What needs to be done
Every line of the entries below from the one containing "line: (866, 699) -> (1164, 939), added" to the one containing "line: (1259, 641)", both ends included, must be written out exactly. No other line belongs in the answer.

Supplied material
'''

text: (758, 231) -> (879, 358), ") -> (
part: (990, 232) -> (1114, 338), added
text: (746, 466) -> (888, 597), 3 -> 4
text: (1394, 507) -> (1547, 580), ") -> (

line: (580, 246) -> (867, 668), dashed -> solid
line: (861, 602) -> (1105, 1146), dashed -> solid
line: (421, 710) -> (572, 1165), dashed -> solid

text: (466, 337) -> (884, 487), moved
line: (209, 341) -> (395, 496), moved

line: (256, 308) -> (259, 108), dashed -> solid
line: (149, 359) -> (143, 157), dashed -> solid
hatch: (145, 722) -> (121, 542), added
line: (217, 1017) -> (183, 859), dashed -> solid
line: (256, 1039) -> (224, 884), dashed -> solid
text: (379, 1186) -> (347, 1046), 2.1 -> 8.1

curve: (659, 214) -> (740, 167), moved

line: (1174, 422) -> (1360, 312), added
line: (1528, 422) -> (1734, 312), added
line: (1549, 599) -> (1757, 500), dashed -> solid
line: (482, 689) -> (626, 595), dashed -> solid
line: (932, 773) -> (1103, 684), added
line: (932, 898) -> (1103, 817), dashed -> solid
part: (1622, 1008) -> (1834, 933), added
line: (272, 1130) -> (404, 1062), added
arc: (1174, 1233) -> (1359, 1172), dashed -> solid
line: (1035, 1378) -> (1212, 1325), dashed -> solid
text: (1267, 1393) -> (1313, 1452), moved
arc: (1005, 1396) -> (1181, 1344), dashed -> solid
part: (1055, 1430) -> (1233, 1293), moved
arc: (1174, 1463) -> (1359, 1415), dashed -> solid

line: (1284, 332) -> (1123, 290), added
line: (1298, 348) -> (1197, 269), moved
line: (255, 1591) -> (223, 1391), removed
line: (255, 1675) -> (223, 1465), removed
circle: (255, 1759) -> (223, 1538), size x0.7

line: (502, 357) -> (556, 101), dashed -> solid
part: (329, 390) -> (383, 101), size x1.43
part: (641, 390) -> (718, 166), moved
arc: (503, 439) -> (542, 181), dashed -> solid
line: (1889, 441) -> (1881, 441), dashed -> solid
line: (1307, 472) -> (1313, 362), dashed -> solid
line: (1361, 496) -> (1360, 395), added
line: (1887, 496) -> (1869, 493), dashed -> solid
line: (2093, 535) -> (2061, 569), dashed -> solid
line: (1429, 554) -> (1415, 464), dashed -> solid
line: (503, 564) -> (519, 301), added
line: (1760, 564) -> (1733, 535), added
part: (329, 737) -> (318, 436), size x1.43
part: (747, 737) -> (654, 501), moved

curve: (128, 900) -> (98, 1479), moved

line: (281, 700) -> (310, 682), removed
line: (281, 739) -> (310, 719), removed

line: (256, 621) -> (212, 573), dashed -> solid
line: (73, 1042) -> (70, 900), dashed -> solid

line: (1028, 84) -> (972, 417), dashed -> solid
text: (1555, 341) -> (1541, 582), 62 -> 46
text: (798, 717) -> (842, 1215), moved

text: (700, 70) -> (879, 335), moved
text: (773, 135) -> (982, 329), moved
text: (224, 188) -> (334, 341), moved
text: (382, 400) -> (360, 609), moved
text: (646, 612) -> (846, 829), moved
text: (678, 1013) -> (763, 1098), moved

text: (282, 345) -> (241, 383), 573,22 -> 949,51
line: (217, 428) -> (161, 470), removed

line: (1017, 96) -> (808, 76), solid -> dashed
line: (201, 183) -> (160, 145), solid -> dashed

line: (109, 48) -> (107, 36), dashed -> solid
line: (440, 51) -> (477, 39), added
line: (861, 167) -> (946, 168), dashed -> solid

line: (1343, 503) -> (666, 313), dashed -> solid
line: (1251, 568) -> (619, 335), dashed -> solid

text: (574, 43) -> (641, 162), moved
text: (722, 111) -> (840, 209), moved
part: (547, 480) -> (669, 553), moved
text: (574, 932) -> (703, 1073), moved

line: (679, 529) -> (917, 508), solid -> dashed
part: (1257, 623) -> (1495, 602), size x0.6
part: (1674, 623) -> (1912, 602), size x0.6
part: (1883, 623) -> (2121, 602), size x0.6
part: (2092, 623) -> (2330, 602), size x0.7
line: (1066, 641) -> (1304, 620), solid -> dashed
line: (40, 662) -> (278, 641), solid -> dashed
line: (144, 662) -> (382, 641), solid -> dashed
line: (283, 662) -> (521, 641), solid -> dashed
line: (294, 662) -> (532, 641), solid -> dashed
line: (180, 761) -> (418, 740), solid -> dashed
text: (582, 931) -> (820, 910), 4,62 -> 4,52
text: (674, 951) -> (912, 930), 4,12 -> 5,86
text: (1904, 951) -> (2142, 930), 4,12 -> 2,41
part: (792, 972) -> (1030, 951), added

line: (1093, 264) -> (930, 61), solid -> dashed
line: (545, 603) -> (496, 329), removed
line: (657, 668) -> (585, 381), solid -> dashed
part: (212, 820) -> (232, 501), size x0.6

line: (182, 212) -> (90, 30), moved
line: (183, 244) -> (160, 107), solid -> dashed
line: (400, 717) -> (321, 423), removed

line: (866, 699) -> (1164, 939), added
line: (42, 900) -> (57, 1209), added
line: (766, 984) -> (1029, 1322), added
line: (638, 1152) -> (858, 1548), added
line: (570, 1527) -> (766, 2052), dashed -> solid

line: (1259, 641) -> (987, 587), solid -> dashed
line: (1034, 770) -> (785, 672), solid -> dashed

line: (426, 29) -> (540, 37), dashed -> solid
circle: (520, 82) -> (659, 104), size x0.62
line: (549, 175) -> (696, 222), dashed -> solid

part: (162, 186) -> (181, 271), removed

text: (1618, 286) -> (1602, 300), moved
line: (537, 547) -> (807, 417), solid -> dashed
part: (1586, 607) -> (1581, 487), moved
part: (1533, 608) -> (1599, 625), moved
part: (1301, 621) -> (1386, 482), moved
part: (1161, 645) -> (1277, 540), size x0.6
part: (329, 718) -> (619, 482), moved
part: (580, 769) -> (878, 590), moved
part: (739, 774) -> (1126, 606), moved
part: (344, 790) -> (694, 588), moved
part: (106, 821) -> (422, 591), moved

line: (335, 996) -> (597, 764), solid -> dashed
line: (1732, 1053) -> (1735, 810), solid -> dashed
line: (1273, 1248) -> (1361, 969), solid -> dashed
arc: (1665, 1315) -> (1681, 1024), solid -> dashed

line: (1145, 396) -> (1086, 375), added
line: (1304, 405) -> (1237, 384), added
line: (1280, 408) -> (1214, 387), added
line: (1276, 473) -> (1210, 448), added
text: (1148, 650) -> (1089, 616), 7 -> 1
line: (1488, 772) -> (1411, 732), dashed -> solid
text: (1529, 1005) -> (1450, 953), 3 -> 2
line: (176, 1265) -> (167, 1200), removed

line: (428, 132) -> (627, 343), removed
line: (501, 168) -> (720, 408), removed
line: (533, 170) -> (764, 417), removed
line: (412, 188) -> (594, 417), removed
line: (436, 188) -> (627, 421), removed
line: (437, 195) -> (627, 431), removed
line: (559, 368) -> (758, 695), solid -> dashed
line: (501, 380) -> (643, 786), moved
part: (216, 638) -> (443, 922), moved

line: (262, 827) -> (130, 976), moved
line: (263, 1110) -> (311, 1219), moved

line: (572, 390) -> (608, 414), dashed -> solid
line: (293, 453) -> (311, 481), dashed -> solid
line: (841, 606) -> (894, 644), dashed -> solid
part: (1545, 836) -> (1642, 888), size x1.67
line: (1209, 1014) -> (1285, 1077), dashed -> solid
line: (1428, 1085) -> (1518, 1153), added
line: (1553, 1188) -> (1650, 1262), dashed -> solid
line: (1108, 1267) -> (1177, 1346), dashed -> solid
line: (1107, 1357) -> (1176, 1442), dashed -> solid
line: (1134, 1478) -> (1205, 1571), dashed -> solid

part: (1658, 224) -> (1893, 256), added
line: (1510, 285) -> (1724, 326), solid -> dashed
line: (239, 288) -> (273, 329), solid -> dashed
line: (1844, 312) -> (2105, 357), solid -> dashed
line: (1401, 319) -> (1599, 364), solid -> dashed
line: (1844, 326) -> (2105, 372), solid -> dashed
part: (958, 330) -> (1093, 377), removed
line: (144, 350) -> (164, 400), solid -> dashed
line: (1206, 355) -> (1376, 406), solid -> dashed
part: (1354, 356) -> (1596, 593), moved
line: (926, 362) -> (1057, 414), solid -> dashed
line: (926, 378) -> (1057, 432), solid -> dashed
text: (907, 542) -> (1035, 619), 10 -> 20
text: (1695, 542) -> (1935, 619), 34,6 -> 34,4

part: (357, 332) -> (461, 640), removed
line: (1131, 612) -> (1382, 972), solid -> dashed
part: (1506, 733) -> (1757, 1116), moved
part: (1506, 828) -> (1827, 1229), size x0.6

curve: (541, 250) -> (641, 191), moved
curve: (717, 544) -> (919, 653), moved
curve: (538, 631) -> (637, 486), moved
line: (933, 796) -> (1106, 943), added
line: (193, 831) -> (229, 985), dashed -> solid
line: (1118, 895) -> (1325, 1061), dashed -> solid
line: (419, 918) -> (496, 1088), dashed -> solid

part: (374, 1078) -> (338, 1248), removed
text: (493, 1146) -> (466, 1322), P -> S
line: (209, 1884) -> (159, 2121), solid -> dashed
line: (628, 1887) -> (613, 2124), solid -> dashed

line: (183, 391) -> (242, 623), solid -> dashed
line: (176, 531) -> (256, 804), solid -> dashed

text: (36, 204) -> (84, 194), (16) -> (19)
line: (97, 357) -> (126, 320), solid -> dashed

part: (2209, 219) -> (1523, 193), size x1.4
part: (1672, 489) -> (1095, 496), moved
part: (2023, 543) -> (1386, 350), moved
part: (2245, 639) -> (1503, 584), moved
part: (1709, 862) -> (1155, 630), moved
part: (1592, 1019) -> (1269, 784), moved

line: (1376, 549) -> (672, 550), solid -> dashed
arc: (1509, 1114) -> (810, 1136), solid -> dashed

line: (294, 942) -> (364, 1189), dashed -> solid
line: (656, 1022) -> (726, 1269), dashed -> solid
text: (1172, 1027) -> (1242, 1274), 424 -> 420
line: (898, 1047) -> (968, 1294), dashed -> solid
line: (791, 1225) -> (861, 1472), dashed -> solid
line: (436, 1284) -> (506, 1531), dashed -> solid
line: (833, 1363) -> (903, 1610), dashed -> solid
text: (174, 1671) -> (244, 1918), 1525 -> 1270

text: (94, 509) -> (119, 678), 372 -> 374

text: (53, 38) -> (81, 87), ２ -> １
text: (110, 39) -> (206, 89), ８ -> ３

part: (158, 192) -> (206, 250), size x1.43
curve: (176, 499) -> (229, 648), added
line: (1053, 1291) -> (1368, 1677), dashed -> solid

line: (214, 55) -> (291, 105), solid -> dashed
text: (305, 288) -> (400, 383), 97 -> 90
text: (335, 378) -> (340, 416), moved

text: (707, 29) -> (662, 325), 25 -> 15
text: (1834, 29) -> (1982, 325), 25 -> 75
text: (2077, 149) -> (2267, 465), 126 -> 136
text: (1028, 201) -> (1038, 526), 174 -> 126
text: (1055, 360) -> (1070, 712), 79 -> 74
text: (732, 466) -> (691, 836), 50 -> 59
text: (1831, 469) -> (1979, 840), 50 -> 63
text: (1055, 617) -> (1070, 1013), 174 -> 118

'''

Written solution
line: (866, 699) -> (1164, 939), added
line: (42, 900) -> (57, 1209), added
line: (766, 984) -> (1029, 1322), added
line: (638, 1152) -> (858, 1548), added
line: (570, 1527) -> (766, 2052), dashed -> solid

line: (1259, 641) -> (987, 587), solid -> dashed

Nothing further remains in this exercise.